The dollar has fallen 2 percent against the euro since May 8, after European Central Bank President Jean-Claude Trichet said inflation remains the bank's top priority. That signaled policy makers won't cut the 4 percent benchmark interest rate soon.

The dollar advanced to $1.9806 against the British pound, from $1.9732, and was at 1.0334 versus the Swiss franc, from 1.0250. The Fed cut its 2008 economic growth projection to a range of 0.3 percent to 1.2 percent, from its January forecast of 1.3 percent to 2 percent, according to the minutes.

The Dollar Index traded on ICE futures in New York, which tracks the dollar against currencies of six trading partners, rose to 72.071, from 71.938 yesterday.

Oil Price

Gains for the dollar may be limited as record oil prices stoke inflation while slowing economic growth, said Hans-Guenter Redeker, global head of currency strategy in London at BNP Paribas SA, France's biggest bank.
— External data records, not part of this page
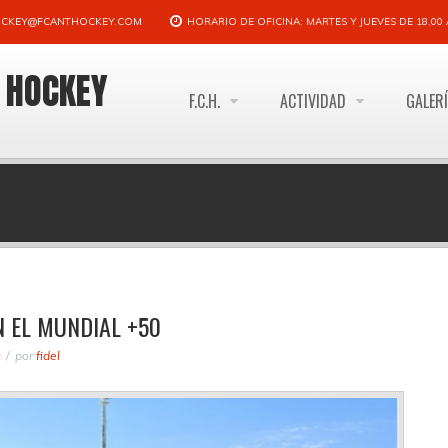
CKEY@FCANTHOCKEY.COM
HORARIO DE OFICINA: MARTES Y JUEVES DE 18,00 A
E HOCKEY
F.C.H.
ACTIVIDAD
GALER
 EL MUNDIAL +50
s
por
fidel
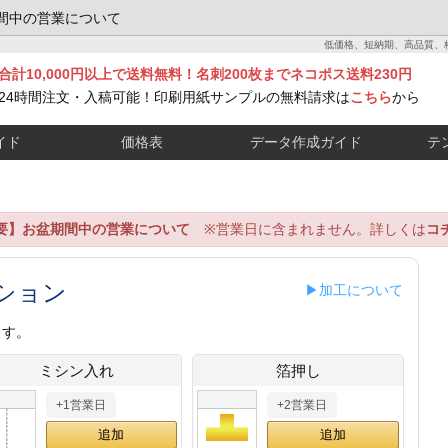
間中の営業について
低価格、短納期、高品質、
合計10,000円以上で送料無料！名刺200枚までネコポス送料230円
24時間注文・入稿可能！印刷用紙サンプルの無料請求は
こちら
から
イド
価格表
データ作成ガイド
テ
要】お盆期間中の営業について
※営業日に含まれません。詳しくは
コ
ション
▶加工について
ます。
ミシン入れ
箔押し
+1営業日
+2営業日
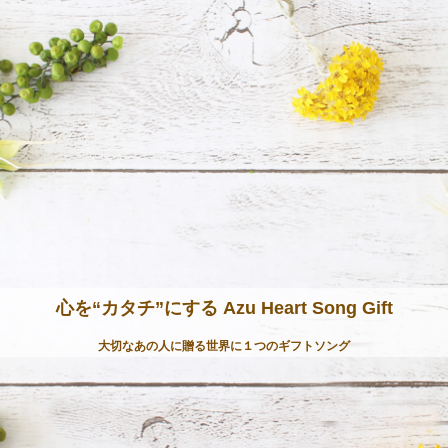
心を“カタチ”にする Azu Heart Song Gift
大切なあの人に贈る世界に１つのギフトソング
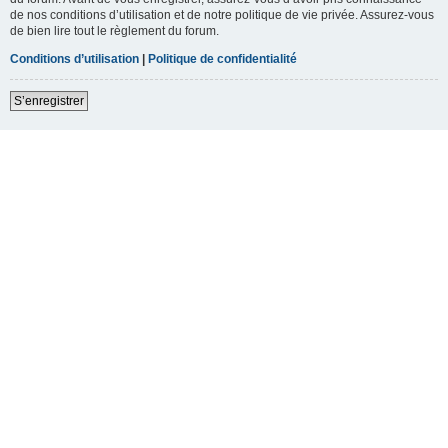
de nos conditions d’utilisation et de notre politique de vie privée. Assurez-vous
de bien lire tout le règlement du forum.
Conditions d’utilisation
|
Politique de confidentialité
S’enregistrer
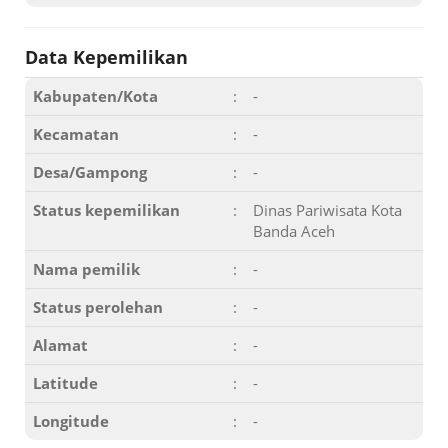
Data Kepemilikan
Kabupaten/Kota
:
-
Kecamatan
:
-
Desa/Gampong
:
-
Status kepemilikan
:
Dinas Pariwisata Kota
Banda Aceh
Nama pemilik
:
-
Status perolehan
:
-
Alamat
:
-
Latitude
:
-
Longitude
:
-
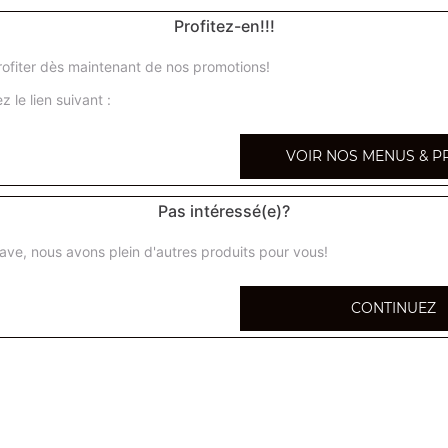
Profitez-en!!!
ofiter dès maintenant de nos promotions!
z le lien suivant :
VOIR NOS MENUS & P
Pas intéressé(e)?
ave, nous avons plein d'autres produits pour vous!
CONTINUEZ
Oil surpassed $135 a barrel for the first time today before settling back to around $133.

``The dollar will remain on the back foot,'' Redeker said. It will be hurt by ``further increases in commodity prices.''

The euro climbed versus the dollar yesterday after German business confidence unexpectedly rose, bolstering speculation the ECB won't cut interest rates.

The Munich-based Ifo institute said its index, based on a survey of 7,000 executives, rose to 103.5, from 102.4 in April. Economists predicted a decline to 102, according to the median of 44 forecasts in a Bloomberg News survey. Germany is the biggest economy in the euro region.

The euro may rise to $1.5850 against the dollar in one week, based on charts used to predict price movements, said Masashi Hashimoto, a senior currency analyst at Bank of Tokyo-Mitsubishi UFJ Ltd.

The currency has held above so-called support at the five- and 21-day moving averages of $1.5663 and $1.5553, respectively, signaling further gains in the near term, Tokyo-based Hashimoto said. Support is where buyers are expected to outweigh sellers.

The resistance level of $1.5850 represents a 76.4 percent reversal of the euro's slide to a low of $1.5285 on May 8, from a record high of $1.6019 on April 22, based on a series of numbers known as the Fibonacci sequence. Resistance is a level where selling is expected to outweigh buying.